Question

If geometric mean and harmonic mean of two numbers are \(16\) and \(\frac{64}{5}\) respectively, then \(a:b\) is:

• A. \(4:1\)
• B. \(3:2\)
• C. \(2:3\)
• D. \(1:4\)

Hint:

Use \(GM^2 = ab\) and \(HM = \frac{2ab}{a+b}\) to solve for \(a\) and \(b\).

Answer 1

The Correct Option is A

Concept: For two numbers \(a\) and \(b\): \[ GM = \sqrt{ab} = 16 \quad \Rightarrow \quad ab = 256 \] \[ HM = \frac{2ab}{a+b} = \frac{64}{5} \]

Step 1: Find \(a+b\). \[ \frac{2 \times 256}{a+b} = \frac{64}{5} \quad \Rightarrow \quad \frac{512}{a+b} = \frac{64}{5} \] \[ 512 \times 5 = 64(a+b) \quad \Rightarrow \quad 2560 = 64(a+b) \quad \Rightarrow \quad a+b = 40 \]

Step 2: Solve for \(a\) and \(b\).

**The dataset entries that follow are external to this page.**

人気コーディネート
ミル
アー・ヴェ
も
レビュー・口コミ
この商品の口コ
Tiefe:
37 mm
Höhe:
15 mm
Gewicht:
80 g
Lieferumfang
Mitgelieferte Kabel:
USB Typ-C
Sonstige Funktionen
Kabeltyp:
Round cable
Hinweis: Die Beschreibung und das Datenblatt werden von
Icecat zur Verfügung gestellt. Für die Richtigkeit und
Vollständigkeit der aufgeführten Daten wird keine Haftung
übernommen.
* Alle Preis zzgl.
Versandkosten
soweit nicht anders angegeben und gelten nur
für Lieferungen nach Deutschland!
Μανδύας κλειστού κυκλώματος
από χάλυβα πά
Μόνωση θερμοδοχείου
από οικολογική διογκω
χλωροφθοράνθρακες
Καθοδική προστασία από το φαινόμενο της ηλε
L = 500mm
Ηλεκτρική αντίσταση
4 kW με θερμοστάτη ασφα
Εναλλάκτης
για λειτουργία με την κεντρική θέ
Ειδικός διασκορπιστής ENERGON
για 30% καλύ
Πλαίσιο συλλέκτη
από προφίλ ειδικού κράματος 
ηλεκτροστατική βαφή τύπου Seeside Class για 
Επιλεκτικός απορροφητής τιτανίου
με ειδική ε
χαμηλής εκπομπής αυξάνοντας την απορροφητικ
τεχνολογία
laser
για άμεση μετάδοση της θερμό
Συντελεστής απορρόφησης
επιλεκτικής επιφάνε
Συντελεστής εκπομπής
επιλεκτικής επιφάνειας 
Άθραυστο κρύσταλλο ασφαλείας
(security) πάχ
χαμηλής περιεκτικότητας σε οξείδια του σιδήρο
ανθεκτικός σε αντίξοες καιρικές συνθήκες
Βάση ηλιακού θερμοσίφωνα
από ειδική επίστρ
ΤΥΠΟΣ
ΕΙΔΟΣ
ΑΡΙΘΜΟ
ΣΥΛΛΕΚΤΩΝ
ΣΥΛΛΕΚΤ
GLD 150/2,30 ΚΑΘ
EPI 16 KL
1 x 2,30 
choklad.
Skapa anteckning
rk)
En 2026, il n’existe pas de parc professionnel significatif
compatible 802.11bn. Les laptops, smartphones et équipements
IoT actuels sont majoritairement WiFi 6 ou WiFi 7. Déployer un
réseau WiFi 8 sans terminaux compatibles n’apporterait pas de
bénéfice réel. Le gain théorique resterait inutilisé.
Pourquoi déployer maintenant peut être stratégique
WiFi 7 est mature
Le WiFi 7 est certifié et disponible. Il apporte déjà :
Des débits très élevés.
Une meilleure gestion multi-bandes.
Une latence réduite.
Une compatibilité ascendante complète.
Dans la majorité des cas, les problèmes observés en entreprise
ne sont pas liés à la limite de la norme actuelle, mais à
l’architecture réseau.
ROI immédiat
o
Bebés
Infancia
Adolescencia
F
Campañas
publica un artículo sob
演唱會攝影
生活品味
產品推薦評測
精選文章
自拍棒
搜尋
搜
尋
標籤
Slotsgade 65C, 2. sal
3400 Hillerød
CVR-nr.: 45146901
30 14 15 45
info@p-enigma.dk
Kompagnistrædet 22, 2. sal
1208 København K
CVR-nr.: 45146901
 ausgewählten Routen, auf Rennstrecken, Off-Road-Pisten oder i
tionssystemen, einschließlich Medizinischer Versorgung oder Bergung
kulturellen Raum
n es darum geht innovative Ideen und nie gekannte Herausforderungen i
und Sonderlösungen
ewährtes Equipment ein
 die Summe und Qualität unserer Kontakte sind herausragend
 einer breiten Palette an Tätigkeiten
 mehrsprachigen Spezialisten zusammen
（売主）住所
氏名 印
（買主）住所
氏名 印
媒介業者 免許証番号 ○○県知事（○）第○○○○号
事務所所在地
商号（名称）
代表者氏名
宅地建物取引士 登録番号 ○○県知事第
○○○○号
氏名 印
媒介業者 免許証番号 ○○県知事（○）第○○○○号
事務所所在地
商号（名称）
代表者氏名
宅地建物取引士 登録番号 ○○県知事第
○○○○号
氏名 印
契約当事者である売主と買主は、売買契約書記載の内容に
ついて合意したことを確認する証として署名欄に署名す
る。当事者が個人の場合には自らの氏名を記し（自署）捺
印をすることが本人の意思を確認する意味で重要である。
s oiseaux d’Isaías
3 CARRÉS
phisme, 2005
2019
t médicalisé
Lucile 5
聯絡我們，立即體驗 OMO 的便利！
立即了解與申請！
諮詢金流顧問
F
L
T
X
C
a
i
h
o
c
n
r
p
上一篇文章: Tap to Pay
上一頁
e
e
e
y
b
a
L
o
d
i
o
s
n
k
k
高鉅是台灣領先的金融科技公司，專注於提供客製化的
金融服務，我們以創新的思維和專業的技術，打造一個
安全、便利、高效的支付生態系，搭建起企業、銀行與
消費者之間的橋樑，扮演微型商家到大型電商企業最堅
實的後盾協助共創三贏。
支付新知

We have: \[ a+b = 40,\quad ab = 256 \] The quadratic \(t^2 - 40t + 256 = 0\) gives: \[ t = \frac{40 \pm \sqrt{1600 - 1024}}{2} = \frac{40 \pm \sqrt{576}}{2} = \frac{40 \pm 24}{2} \] \[ t = 32 \quad \text{or} \quad t = 8 \] Thus, the numbers are 32 and 8. Ratio \(a:b = 32:8 = 4:1\).